Se llama Verónica, pero podría llamarse Ana, Luisa, Javier, Andrés… Verónica se va de Venezuela. Va a engrosar la lista de emigrantes venezolanos, como ya se ha hecho usual.
Verónica se va de Venezuela. Ella es una profesional estupenda. Y además es docente. ¡Se están yendo nuestros docentes buenos! Está en sus tempranos cuarenta, la edad más productiva. Llegará a otro país a sembrar lo que aquí no pudo sembrar, a cosechar lo que merece cosechar porque se lo gana honestamente, no como el régimen quiere hacer ver, que lo que alguien tiene es porque se lo quitó a otro… En el país donde va no hay esos complejos ni resentimientos. La gente trabaja duro y su esfuerzo se ve recompensado. Y ya no tendrá que preocuparse de que los puedan secuestrar, ni vivir con la rabia y la impotencia de estar bajándose de la mula con cada inspector de los organismos públicos que les llega a fiscalizar el negocio de su marido.
Verónica se va de Venezuela. Sus hijos se adaptarán al nuevo país, cantarán otro himno en la escuela y tendrán otras costumbres. Y aunque Vero empacó su bandera tricolor con estrellas, cada vez les será más ajena. Venezuela será una vaga referencia en sus vidas, unas hallacas en diciembre, unas arepas en los desayunos de los sábados, un sobresalto en el estómago de sus padres cuando llegan las noticias.

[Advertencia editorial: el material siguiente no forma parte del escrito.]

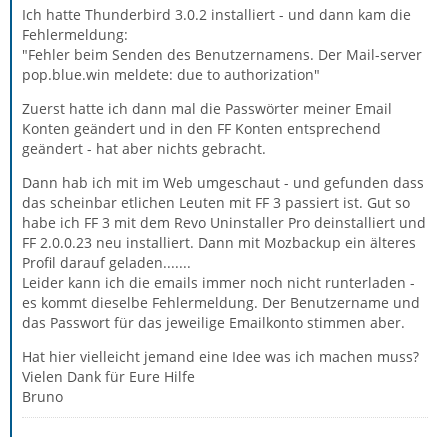
Ich hatte Thunderbird 3.0.2 installiert - und dann kam die
Fehlermeldung:
"Fehler beim Senden des Benutzernamens. Der Mail-server
pop.blue.win meldete: due to authorization"
Zuerst hatte ich dann mal die Passwörter meiner Email
Konten geändert und in den FF Konten entsprechend
geändert - hat aber nichts gebracht.
Dann hab ich mit im Web umgeschaut - und gefunden dass
das scheinbar etlichen Leuten mit FF 3 passiert ist. Gut so
habe ich FF 3 mit dem Revo Uninstaller Pro deinstalliert und
FF 2.0.0.23 neu installiert. Dann mit Mozbackup ein älteres
Profil darauf geladen.......
Leider kann ich die emails immer noch nicht runterladen -
es kommt dieselbe Fehlermeldung. Der Benutzername und
das Passwort für das jeweilige Emailkonto stimmen aber.
Hat hier vielleicht jemand eine Idee was ich machen muss?
Vielen Dank für Eure Hilfe
Bruno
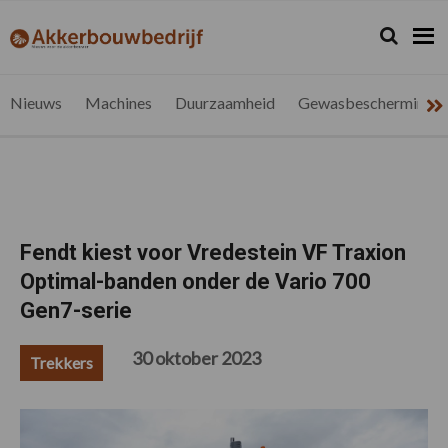
Spring
Door
Spring
Spring
naar
naar
naar
naar
Zoeken...
Zoek
akkerbouwbedrijf.be
Nieuws
de
de
de
de
hoofdnavigatie
hoofd
eerste
voettekst
voor
inhoud
sidebar
de
Nieuws
Machines
Duurzaamheid
Gewasbescherming
vlaamse
akkerbouwer
Fendt kiest voor Vredestein VF Traxion
Optimal-banden onder de Vario 700
Gen7-serie
30 oktober 2023
Trekkers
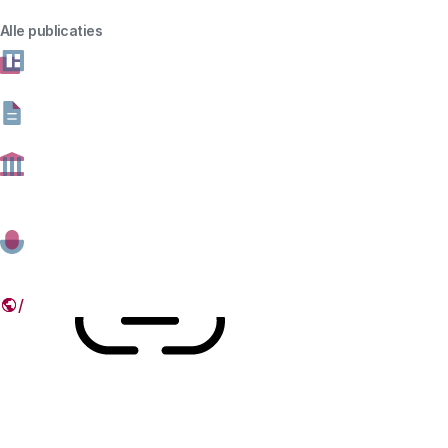
geweldige sprong voorwaarts. Melanie kon als geen
Alle publicaties
ander de uitwerking van wetenschap, technologie en
innovatie op de samenleving tastbaar en invoelbaar
maken. We zullen haar gedreven en warme
persoonlijkheid missen.
16 AUGUSTUS 2021
Deel dit artikel
Link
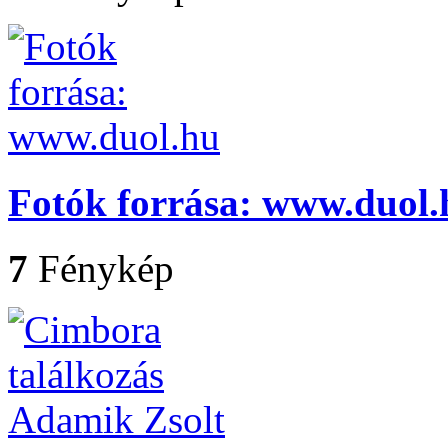
Fotók forrása: www.duol.
7
Fénykép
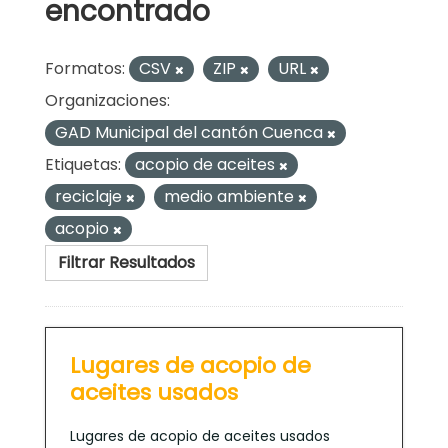
encontrado
Formatos:
CSV
ZIP
URL
Organizaciones:
GAD Municipal del cantón Cuenca
Etiquetas:
acopio de aceites
reciclaje
medio ambiente
acopio
Filtrar Resultados
Lugares de acopio de
aceites usados
Lugares de acopio de aceites usados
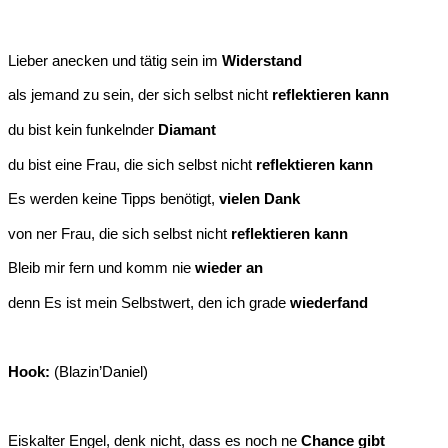
Lieber anecken und tätig sein im
Widerstand
als jemand zu sein, der sich selbst nicht
reflektieren kann
du bist kein funkelnder
Diamant
du bist eine Frau, die sich selbst nicht
reflektieren kann
Es werden keine Tipps benötigt,
vielen Dank
von ner Frau, die sich selbst nicht
reflektieren kann
Bleib mir fern und komm nie
wieder an
denn Es ist mein Selbstwert, den ich grade
wiederfand
Hook:
(Blazin’Daniel)
Eiskalter Engel, denk nicht, dass es noch ne
Chance gibt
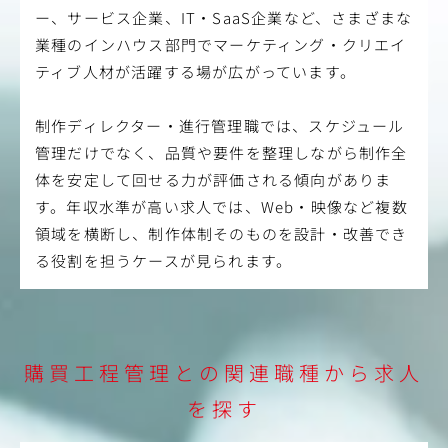
ー、サービス企業、IT・SaaS企業など、さまざまな
業種のインハウス部門でマーケティング・クリエイ
ティブ人材が活躍する場が広がっています。
制作ディレクター・進行管理職では、スケジュール
管理だけでなく、品質や要件を整理しながら制作全
体を安定して回せる力が評価される傾向がありま
す。年収水準が高い求人では、Web・映像など複数
領域を横断し、制作体制そのものを設計・改善でき
る役割を担うケースが見られます。
購買工程管理との関連職種から求人
を探す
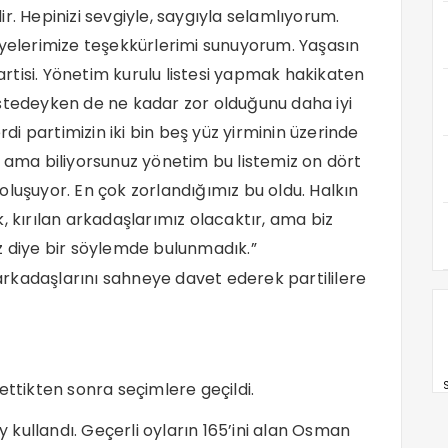
r. Hepinizi sevgiyle, saygıyla selamlıyorum.
üyelerimize teşekkürlerimi sunuyorum. Yaşasın
tisi. Yönetim kurulu listesi yapmak hakikaten
istedeyken de ne kadar zor olduğunu daha iyi
rdi partimizin iki bin beş yüz yirminin üzerinde
, ama biliyorsunuz yönetim bu listemiz on dört
oluşuyor. En çok zorlandığımız bu oldu. Halkın
dik, kırılan arkadaşlarımız olacaktır, ama biz
z diye bir söylemde bulunmadık.”
rkadaşlarını sahneye davet ederek partililere
ettikten sonra seçimlere geçildi.
S
kullandı. Geçerli oyların 165’ini alan Osman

Verónica se va de Venezuela. Se cansó de luchar, se cansó de tanta mediocridad, se cansó de sentirse culpable por tener un modo de vida cómodo, se cansó de esperar que las cosas cambien. Y es que aun cuando haya un cambio de gobierno, Verónica se convenció de que tomará mucho tiempo acabar con la crisis de valores que nos arropa.
Verónica se va de Venezuela. Hará suya una historia ajena, aquella que conoció de tantos inmigrantes que vinieron cuando Venezuela era un país adonde la gente llegaba, no de donde la gente se iba.
Se va Verónica y con ella se va una familia sana, productiva y trabajadora. Dejará a su mamá con cuatro puestos menos en la mesa de los domingos y a sus hijos sin la alegría que significa tener abuelos.
Se va Verónica. Ya algunas de sus amigas se han ido. Han cambiado el café y la conversa rica por sesiones de Skype en grupo, para no sentirse que están tan lejos, que no están tan solas, que no son tan forasteras.
Verónica se va de Venezuela. Y con ella se va un pedacito de país. Del país que se niega a morir, pero del que se muere una parte cada vez que alguien se va. Como tantos otros emigrantes, dejará enterrado su corazón aquí, porque el corazón se queda donde uno nació, donde dio sus primeros pasos, donde se aprendió a leer, donde ocurrió el primer enamoramiento, donde se dio el primer beso.
Verónica se va de Venezuela. Cambiará aguinaldos por villancicos de otras regiones. Asistirá a otras fiestas, pero ya no serán las fiestas de los panas, de esos que no necesitan explicaciones, porque conocen todo y entienden todo.
Verónica se va de Venezuela. Con pasaje de ida y sin pasaje de vuelta. No quiere regresar para tener que volver a despedirse, porque los venezolanos no sabemos cómo despedirnos. Si hasta lo dice un maravilloso joropo: “por si acaso yo no vuelvo, me despido a la llanera… despedirme no quisiera, porque no encuentro manera”.